Als Sie vor zwei Jahren zur Président-directeur général, kurz PDG, ernannt wurden, attestierte man Ihnen weibliche Qualitäten wie Exaktheit und Intuition sowie die Gabe, ein gutes Betriebsklima zu schaffen.
Ich fasste das als Kompliment auf. Zur weiblichen Qualität zähle ich auch, was man in Frankreich l’art de vivre nennt. Und diese ist in der Branche des Champagners, der ein Lebensgefühl vermittelt, besonders wichtig. Der Sinn für Schönheit, Luxus und Eleganz, die Sensibilität für Raffinesse zählen im Luxusbereich mindestens so stark, wie Zielstrebigkeit und Ausdauer.
Sind deshalb dort Frauen so erfolgreich? Chanel ist in Frauenhand, (Françoise Montenay), L’Oréal (Beatrice Dautresme), die Marken Kenzo, Philipps und Givenchy um nur die bekanntesten zu nennen.

________________________

§ Aufgabe A:
Schreib aus den Zeilen unten genau die Zeilen ab, beginnend mit der Zeile, die „name author: Duby“ enthält, und endend mit der Zeile, die „elevation (m): 2286“ enthält.

________________________

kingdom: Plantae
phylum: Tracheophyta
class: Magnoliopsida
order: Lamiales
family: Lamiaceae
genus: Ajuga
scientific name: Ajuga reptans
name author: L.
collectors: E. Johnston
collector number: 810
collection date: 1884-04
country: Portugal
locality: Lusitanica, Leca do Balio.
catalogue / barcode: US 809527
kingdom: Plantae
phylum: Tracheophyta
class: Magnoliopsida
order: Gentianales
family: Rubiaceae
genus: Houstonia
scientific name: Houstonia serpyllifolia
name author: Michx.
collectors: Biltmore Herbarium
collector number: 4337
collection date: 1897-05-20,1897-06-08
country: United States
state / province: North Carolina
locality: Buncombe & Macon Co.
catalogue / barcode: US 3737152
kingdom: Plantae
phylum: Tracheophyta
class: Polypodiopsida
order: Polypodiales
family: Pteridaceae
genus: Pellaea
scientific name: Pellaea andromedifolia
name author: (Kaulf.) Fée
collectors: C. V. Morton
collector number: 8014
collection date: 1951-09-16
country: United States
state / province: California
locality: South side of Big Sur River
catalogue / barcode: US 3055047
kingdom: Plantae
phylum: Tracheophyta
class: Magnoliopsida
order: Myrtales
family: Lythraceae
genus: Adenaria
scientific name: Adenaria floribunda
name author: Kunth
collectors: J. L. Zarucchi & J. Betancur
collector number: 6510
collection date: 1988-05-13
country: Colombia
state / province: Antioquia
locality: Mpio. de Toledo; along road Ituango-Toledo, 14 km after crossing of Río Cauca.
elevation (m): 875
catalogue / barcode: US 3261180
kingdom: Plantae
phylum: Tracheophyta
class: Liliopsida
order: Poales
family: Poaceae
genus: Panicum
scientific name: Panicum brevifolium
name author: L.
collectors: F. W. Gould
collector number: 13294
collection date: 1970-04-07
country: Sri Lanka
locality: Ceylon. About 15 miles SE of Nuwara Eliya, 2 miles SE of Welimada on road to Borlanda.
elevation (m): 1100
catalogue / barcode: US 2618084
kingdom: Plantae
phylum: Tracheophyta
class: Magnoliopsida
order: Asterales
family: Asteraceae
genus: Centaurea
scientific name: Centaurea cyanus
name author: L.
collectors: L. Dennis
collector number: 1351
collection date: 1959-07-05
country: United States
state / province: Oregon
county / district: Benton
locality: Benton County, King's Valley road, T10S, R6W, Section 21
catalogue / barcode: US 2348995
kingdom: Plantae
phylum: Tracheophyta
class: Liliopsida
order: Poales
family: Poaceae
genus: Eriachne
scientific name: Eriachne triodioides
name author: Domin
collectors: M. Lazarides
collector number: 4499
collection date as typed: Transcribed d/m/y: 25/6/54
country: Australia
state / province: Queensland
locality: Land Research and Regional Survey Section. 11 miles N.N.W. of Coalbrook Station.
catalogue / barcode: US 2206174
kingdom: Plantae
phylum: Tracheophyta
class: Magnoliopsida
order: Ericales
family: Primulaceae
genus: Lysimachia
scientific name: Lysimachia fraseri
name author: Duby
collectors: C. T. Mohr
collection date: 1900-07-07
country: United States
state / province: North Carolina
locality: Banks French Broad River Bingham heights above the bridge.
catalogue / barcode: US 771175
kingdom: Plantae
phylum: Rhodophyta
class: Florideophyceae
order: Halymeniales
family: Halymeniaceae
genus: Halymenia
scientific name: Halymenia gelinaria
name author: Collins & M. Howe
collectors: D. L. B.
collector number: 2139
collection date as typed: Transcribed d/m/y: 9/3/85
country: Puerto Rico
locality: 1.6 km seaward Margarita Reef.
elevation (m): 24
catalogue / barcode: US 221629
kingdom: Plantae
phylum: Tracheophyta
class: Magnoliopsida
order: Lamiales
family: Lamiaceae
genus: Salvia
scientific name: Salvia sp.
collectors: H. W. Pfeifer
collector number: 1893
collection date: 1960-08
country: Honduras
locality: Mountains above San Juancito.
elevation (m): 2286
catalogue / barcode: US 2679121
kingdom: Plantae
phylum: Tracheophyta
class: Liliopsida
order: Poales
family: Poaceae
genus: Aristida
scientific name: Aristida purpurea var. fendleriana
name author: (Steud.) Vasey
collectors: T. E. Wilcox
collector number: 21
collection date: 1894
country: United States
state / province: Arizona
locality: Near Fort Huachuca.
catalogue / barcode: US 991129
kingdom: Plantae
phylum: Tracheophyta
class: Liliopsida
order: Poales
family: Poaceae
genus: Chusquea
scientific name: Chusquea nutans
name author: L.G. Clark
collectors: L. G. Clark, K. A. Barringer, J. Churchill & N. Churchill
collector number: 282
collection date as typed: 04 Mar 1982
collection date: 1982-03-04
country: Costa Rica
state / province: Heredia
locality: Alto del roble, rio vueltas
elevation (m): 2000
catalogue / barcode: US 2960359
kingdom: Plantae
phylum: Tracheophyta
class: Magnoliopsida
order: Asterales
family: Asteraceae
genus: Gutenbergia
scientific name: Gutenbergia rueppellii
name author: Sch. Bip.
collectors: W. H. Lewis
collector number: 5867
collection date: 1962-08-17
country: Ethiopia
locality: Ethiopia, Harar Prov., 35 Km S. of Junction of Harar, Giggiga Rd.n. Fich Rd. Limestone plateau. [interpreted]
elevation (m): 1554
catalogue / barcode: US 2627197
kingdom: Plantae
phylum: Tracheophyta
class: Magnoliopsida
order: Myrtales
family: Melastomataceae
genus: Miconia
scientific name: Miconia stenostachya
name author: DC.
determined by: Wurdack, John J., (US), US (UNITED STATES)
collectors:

________________________

§ Aufgabe B:
Übertrage aus dem Interviewauszug oben den Satz „Zur weiblichen Qualität zähle ich auch, was man in Frankreich l’art de vivre nennt.“ ins Englische.

§ Vollständige Antwort A:
name author: Duby
collectors: C. T. Mohr
collection date: 1900-07-07
country: United States
state / province: North Carolina
locality: Banks French Broad River Bingham heights above the bridge.
catalogue / barcode: US 771175
kingdom: Plantae
phylum: Rhodophyta
class: Florideophyceae
order: Halymeniales
family: Halymeniaceae
genus: Halymenia
scientific name: Halymenia gelinaria
name author: Collins & M. Howe
collectors: D. L. B.
collector number: 2139
collection date as typed: Transcribed d/m/y: 9/3/85
country: Puerto Rico
locality: 1.6 km seaward Margarita Reef.
elevation (m): 24
catalogue / barcode: US 221629
kingdom: Plantae
phylum: Tracheophyta
class: Magnoliopsida
order: Lamiales
family: Lamiaceae
genus: Salvia
scientific name: Salvia sp.
collectors: H. W. Pfeifer
collector number: 1893
collection date: 1960-08
country: Honduras
locality: Mountains above San Juancito.
elevation (m): 2286

§ Vollständige Antwort B:
Among feminine qualities I also count what in France is called l’art de vivre.